Nova York – A seleção brasileira corre o risco de virar um balcão de negócios dos seus jogadores na próxima janela de transferências. Alguns atletas se valem da Copa do Mundo e do prestígio da camisa amarelinha para assinar novos contratos. Outros já chegaram com transferências encaminhadas, como o volante Casemiro. Ele vai assinar contrato com o Inter Miami por três temporadas. Isso deve acontecer ainda nesta segunda-feira, antes do jogo do Brasil com a Escócia.
Casemiro precisa assinar o contrato agora. Ele será parceiro de Messi assim que acabar a Copa. O volante foi convocado por Ancelotti sem clube e depois de deixar o Manchester United por decisão própria. Havia interesse do time inglês de que ele permanecesse por mais uma temporada. O jogador esperava uma oferta saudita, por milhões de dólares, mas ela não chegou. Ele tinha também uma proposta do Los Angeles FC, mas não houve acerto. Pelas regras da MLS, a liga americana de futebol, para que o Inter Miami entrasse na jogada, o LA tinha de desistir.

Isso só aconteceu agora. O jogador também não quis esperar o fim da Copa para tentar se valorizar. O tiro poderia sair pela culatra em caso de fracasso do Brasil e ele perderia a chance de atuar e morar nos Estados Unidos. Dessa forma, Casemiro aceitou a oferta do Inter Miami.
Casemiro e Messi juntos em Miami
Ele e Messi nunca atuaram juntos. Pelo contrário, sempre foram rivais no “El Clásico” entre Barcelona e Real Madrid e também nos duelos entre Brasil e Argentina, como pode acontecer na semifinal da Copa do Mundo. A janela de transferências vai se intensificar em julho, quando os clubes europeus começam a se remontar e a Copa já terá conhecido o seu campeão.

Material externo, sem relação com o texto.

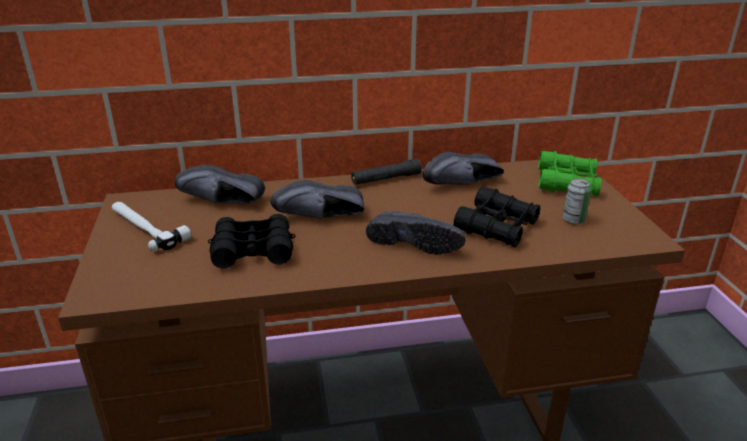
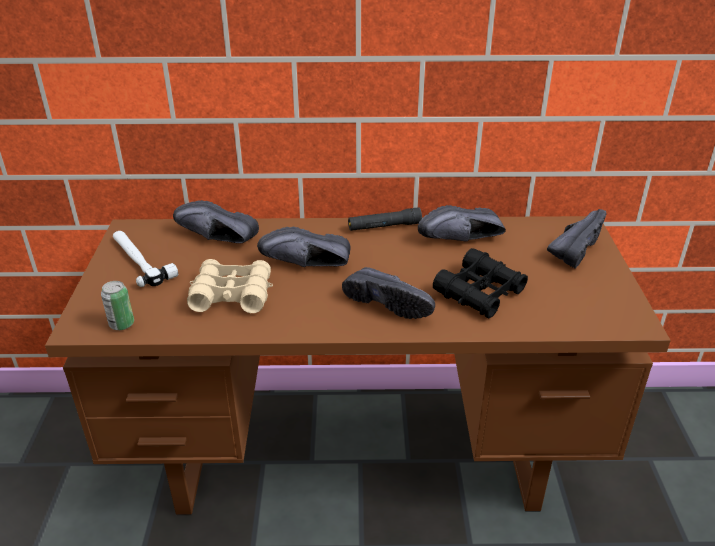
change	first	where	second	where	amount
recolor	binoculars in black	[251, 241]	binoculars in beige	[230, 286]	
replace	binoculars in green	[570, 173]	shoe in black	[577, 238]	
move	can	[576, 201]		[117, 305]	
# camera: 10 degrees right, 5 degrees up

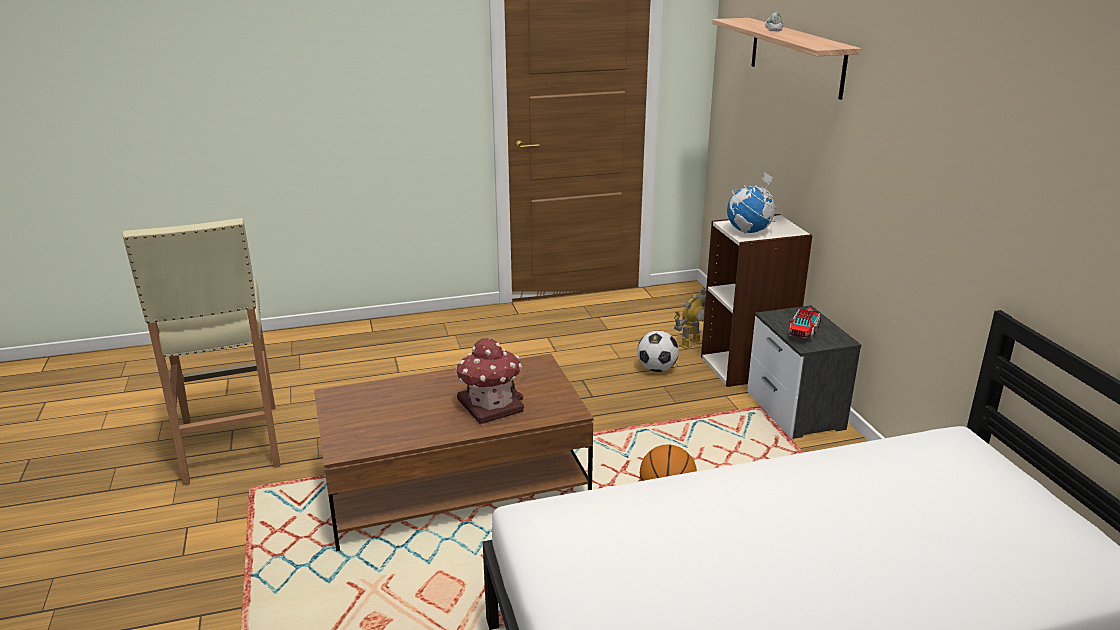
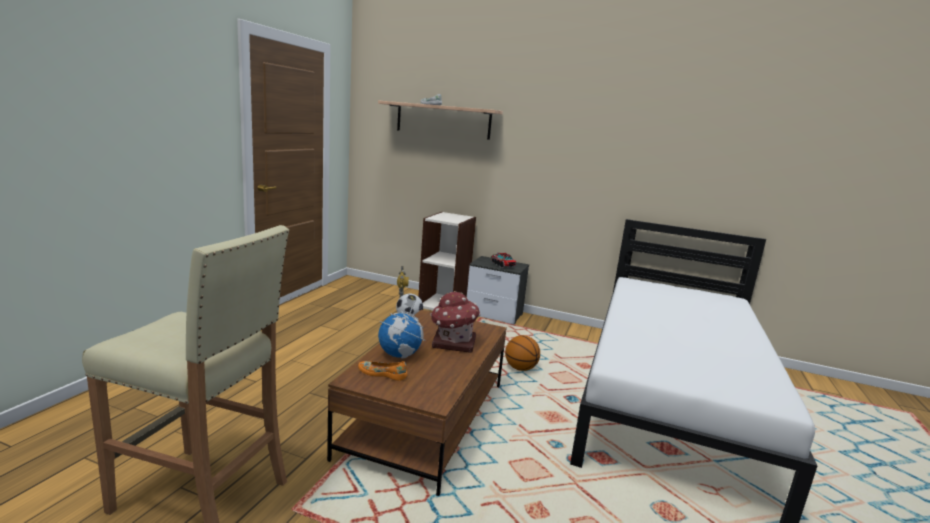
change	first	where	second	where	amount
move	globe	[752, 203]		[402, 328]	
insert			shoe in orange	[382, 371]	
# camera: 55 degrees left, 10 degrees down

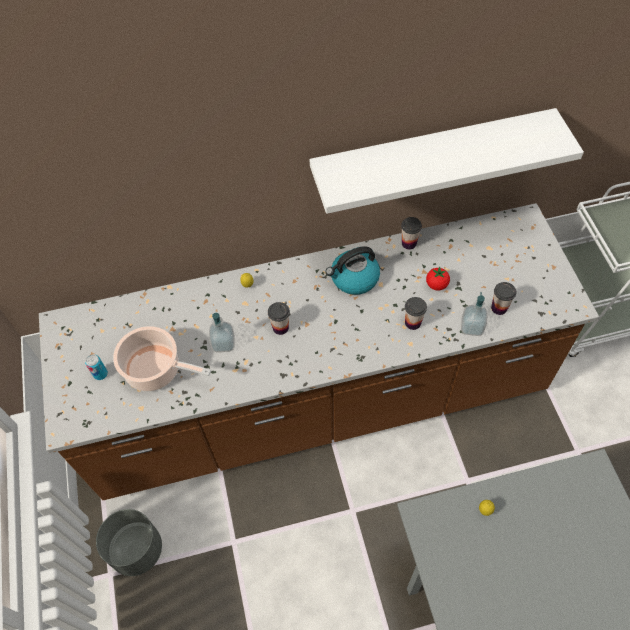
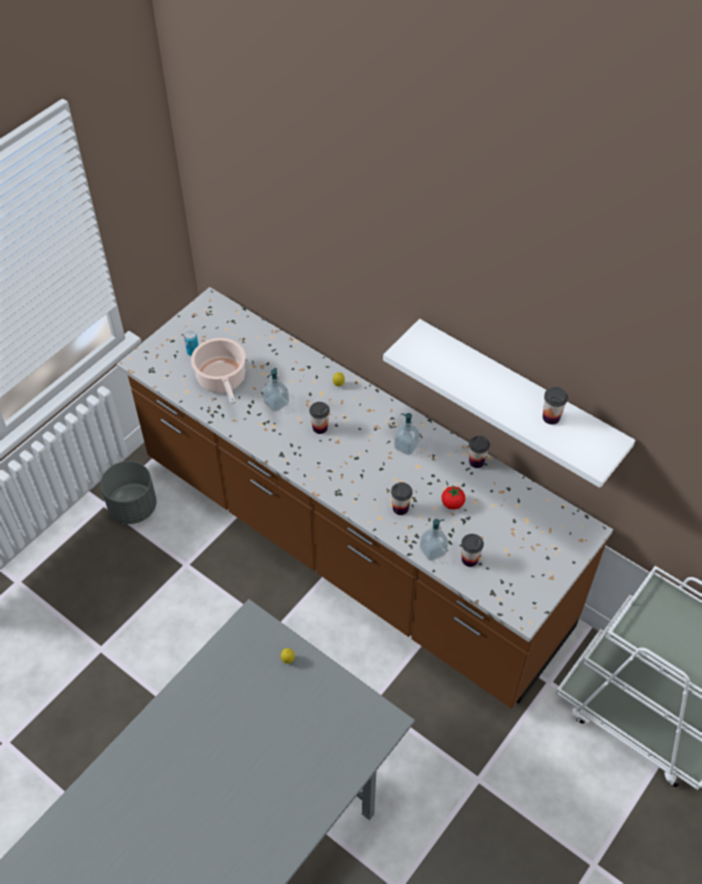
change	first	where	second	where	amount
replace	kettle	[353, 270]	soap dispenser	[407, 434]	
insert			cup	[555, 406]	
# camera: 50 degrees right, 5 degrees down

Raphinha também busca novos ares. O atacante do Barcelona, cujo contrato vai até junho de 2028, está à venda. E por interesse das duas partes: dele e do clube catalão. O time espanhol teme pelas lesões do jogador brasileiro e gostaria de repassar o seu contrato após o Mundial. Raphinha tem 29 anos e ficou 112 dias machucado na temporada passada.

Antes de assumir o próprio comando de sua carreira, o atacante trabalhou com Deco, ex-atleta e diretor de futebol do Barcelona. Uma transferência para o futebol saudita é o seu objetivo. As razões? Menos pelo futebol e mais pela condição financeira. The Football apurou que Raphinha tem uma mansão para pagar em Barcelona.
Raphinha quer jogar na Arábia
Por isso ele corre atrás de uma boa oferta. Mas pode ter problemas após a sua contusão na partida diante do Haiti. Ele sofreu uma lesão na coxa direita, foi substituído imediatamente e não se sabe se voltará a jogar na competição. O prazo mais otimista de retorno é na segunda semana de julho. A segunda Copa da carreira vai ser a sua última também.
Raphinha tem a sua carreira administrada pela sua mulher e por alguns familiares dela. Raphinha e o seu pai não se dão bem. Ele entende que chegou a hora de ganhar mais dinheiro no futebol. Também precisa pagar a casa em Barcelona. O jogador terá uma sombra no elenco e provavelmente perderá posição. O clube catalão contratou o atacante inglês Anthony Gordon, do Newcastle, para a temporada 2026/27. O Barcelona pagou 80 milhões de euros (R$ 467 milhões) pela transferência. Gordon assinou contrato por cinco temporadas.
Endrick volta ao Real Madrid
Há outros jogadores da seleção brasileira que podem trocar de camisa em meio ao Mundial. Todos eles têm contratos vigentes, mas muitos entendem que a Copa encerra um ciclo e abre outro: o da busca por novos acordos e mais dinheiro. O atacante Endrick deixa o Lyon e volta para o Real Madrid numa condição diferente e melhor para ele.
Carlo Ancelotti não colocou restrições sobre esse “balcão de negócios” na concentração brasileira, mas não há empresários circulando em meios aos atletas e nós locais usados pela seleção. Nem precisava. As transações ocorrem pelo zapp. Nos dias de folga, os jogadores são livres. Suas famílias alugaram casas nas imediações de Morristown, onde o time está. Nessas brechas sem treinos, acertos são feitos e contratos assinados.